祠堂内瞬间响起纷乱的脚步声,夹杂着低低的呜咽与仓促的收拾声,在赵国暮色中渐渐蔓延开去。
翌日晨曦,金鸡报晓。
藤家城内。
身为藤家元婴期强者的也得知了事情的情况,纷纷决定保存血脉,离开藤家,前往偏远地区。
然而藤化元却将此事交给了藤三,也就是元婴后期境界的修士,同样也是藤家为数不多的顶级强者。
藤三看起来并不年轻,他的鬓发已然苍白,相貌略显沧桑,仅从外表看,约四五十岁左右。
“老祖我们真的没机会了吗?”
藤化元深深地呼出一口热气,道:“飘渺宗宗主高启明的话我一直深信不疑,但洛川前辈预言我藤家有一死劫,如今…不出百年,定会灵验。”

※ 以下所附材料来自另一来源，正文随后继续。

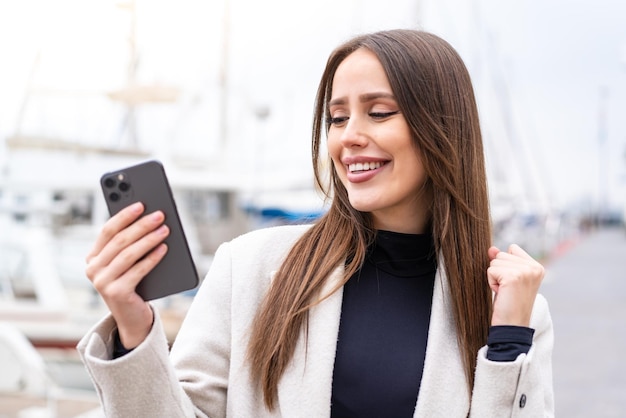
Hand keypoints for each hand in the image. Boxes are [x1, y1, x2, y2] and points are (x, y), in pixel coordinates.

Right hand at [85, 202, 168, 347]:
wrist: (133, 318)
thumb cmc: (133, 284)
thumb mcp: (127, 263)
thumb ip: (129, 244)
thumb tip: (149, 219)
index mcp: (93, 257)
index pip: (107, 231)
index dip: (124, 216)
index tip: (141, 204)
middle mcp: (93, 269)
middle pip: (119, 240)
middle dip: (141, 225)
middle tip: (159, 215)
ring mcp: (102, 282)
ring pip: (128, 254)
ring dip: (148, 239)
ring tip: (165, 229)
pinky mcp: (116, 293)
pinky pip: (138, 270)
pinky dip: (152, 258)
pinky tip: (164, 249)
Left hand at [487, 244, 544, 326]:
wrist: (512, 326)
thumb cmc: (510, 304)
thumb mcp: (508, 279)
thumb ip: (503, 261)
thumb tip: (492, 249)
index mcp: (537, 267)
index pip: (512, 249)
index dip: (506, 266)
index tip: (512, 283)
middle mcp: (534, 267)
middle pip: (502, 254)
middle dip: (499, 272)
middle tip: (508, 290)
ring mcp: (525, 271)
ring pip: (495, 261)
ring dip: (495, 278)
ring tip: (505, 292)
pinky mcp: (513, 277)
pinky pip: (491, 270)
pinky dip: (491, 282)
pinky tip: (501, 294)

“藤三,带着你这一代的血亲族人,离开藤家城,按照洛川前辈的交代,前往偏远地区的南楚之地,在那里,守护藤家最后血脉。”
听着老祖的这番话,藤三重重地点着头,不过却不打算自己离开,而是将这个希望交给了自己的女儿和其他族人。
回到房间的藤三便找到自己的亲生女儿,也是他最疼爱的心肝宝贝。此人相貌极为英俊,绝无瑕疵的脸庞里,嵌着一双比深黑海洋里闪闪发光的宝石还明亮的眼睛。

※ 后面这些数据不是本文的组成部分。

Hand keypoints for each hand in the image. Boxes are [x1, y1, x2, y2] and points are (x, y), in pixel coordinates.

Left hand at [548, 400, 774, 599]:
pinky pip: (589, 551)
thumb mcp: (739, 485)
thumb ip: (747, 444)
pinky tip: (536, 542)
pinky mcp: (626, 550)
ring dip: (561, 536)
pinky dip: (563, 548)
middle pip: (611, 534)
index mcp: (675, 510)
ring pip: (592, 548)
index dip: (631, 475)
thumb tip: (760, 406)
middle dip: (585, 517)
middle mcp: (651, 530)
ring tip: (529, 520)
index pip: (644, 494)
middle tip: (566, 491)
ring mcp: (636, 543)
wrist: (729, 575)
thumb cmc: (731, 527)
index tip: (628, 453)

“秀秀,如今我藤家遭遇强敌,老祖命令我们分出血脉活下去,离开后,你和你妹妹便不要再回来了。”
藤三的声音,平淡的说道。
藤秀秀,是藤三的女儿,实际上藤三之所以从闭关密室出来,正是为了守护藤秀秀回到藤家城。
藤秀秀轻轻点头。
“若若是为父这次难逃一劫身死,那么你也不要去藤家城,也不要回来为我们报仇,永远不要返回赵国境内。”
王卓在一旁听着此话,表情平静,但内心却是冷笑。
藤三,也名为藤海,是藤化元最看重的弟子。
此刻的那双眸子,仿佛可以看透人心,冷冷的扫了王卓一眼,脸上不露半点表情,使人不知他是喜还是怒。